■ **PAGE EXCERPT**
+++
Everything anyone wanted to know about botulinum toxin
Botulinum neurotoxin (BoNT) is the most toxic substance known to man and maybe its wise to understand it thoroughly.
There are 7 types of botulinum toxin (A through G). Types A, B, E and, in rare cases, F cause disease in humans. Types C and D cause disease in birds and mammals. Type G has not yet been confirmed as a cause of illness in humans or animals.
Until the early 1960s nearly all recognized outbreaks of botulism in which toxin types were determined were caused by type A or B toxins and were usually associated with with ingesting home-canned vegetables, fruits and meat products.
Virtually all cases of botulism type E are from contaminated aquatic (i.e. originating either in sea or fresh water) products (fish or aquatic mammals) with several cases attributed to beavers. A limited number of outbreaks of type F botulism have been reported in this country with one outbreak traced to home-prepared venison jelly.
From 1950 through 1996 time period, 65% of botulism outbreaks have been traced to home-processed foods, while 7% have been linked to commercially processed foods, including foods served in restaurants.
Vegetables have been the most important vehicle for the botulism toxin in the US from 1950 through 1996. Beef, milk products, pork and poultry have caused fewer outbreaks.
Thermal Inactivation of Botulinum Toxins in Canned Salmon
Canned salmon is a low acid food. If all C. botulinum spores are not destroyed by proper processing in home canning, a potential hazard of botulism exists. Boiling will destroy the toxin, but will also affect the palatability and appearance of the salmon. To determine the minimum temperature and heating time to destroy toxin, type A, B, or E toxin was added to canned salmon. Two-gram portions in small glass vials were heated at 68, 71, 74, 79 and 85°C for various lengths of time up to 20 minutes. To establish a heating procedure for cans and jars of salmon, spores of types A, B, and E C. botulinum were added to commercially canned salmon and to glass jars of home-canned salmon and incubated for 10 days. Open cans and jars were oven-heated at 350°F (177°C) to the same end-point temperatures. Assays for toxin were carried out with mice. Inactivation of toxin in salmon heated in vials showed an initial rapid drop in toxicity followed by a leveling-off of the rate so that 20-minute heating at 68 or 71°C did not destroy all of the toxin. At 79 and 85°C, the inactivation was much more rapid and all detectable toxin was destroyed within 2 to 5 minutes. For the oven-heating method for two sizes of cans and jars, an internal temperature of 85°C followed by a 30-minute holding period at room temperature was effective in inactivating botulinum toxin.
HEAT INACTIVATION RATES OF BOTULINUM TOXINS A, B, E AND F IN SOME FOODS AND BUFFERS
Inactivation of botulinum toxins was determined in selected acid and low acid foods and buffer systems. Heating at 74°C and 79°C gave a biphasic curve when the log of the inactivation of the toxins was plotted against the time of heating. At 74°C, the time for inactivation of 103 LD50 of type A toxin per gram of an acid food such as tomato soup to no detectable toxin by mouse assay was an hr. or more. At 85°C the inactivation was very rapid and approached exponential decrease with inactivation to no detectable toxin within 5 min. In general, the toxins were more stable in acid foods such as tomato soup at pH 4.2 than in low acid foods, such as canned corn at pH 6.2. Twenty minutes at 79°C or 5 min at 85°C is recommended as the minimum heat treatment for inactivation of 103 LD50 botulinum toxins per gram of the foods tested.
+++
■ **CHECK YOUR UNDERSTANDING**
[1] Retype the part of the botulinum toxin page starting at "There are 7" and ending at "humans or animals.".
[2] Using the botulinum toxin page, answer each question:
(a) How many types of botulinum toxin are there?
(b) From 1950 through 1996, what share of botulism outbreaks were traced to home-processed foods?
(c) What minimum heat treatment is recommended to inactivate the toxins in the foods tested?

■ **MATERIAL SHOWN**
+++
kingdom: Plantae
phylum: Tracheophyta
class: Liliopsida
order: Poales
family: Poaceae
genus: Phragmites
+++
■ **TASK-BY-TASK ANSWERS**
[1]
There are 7 types of botulinum toxin (A through G). Types A, B, E and, in rare cases, F cause disease in humans. Types C and D cause disease in birds and mammals. Type G has not yet been confirmed as a cause of illness in humans or animals.

[2]
(a) Seven, types A through G.
(b) 65%.
(c) Twenty minutes at 79°C or 5 minutes at 85°C.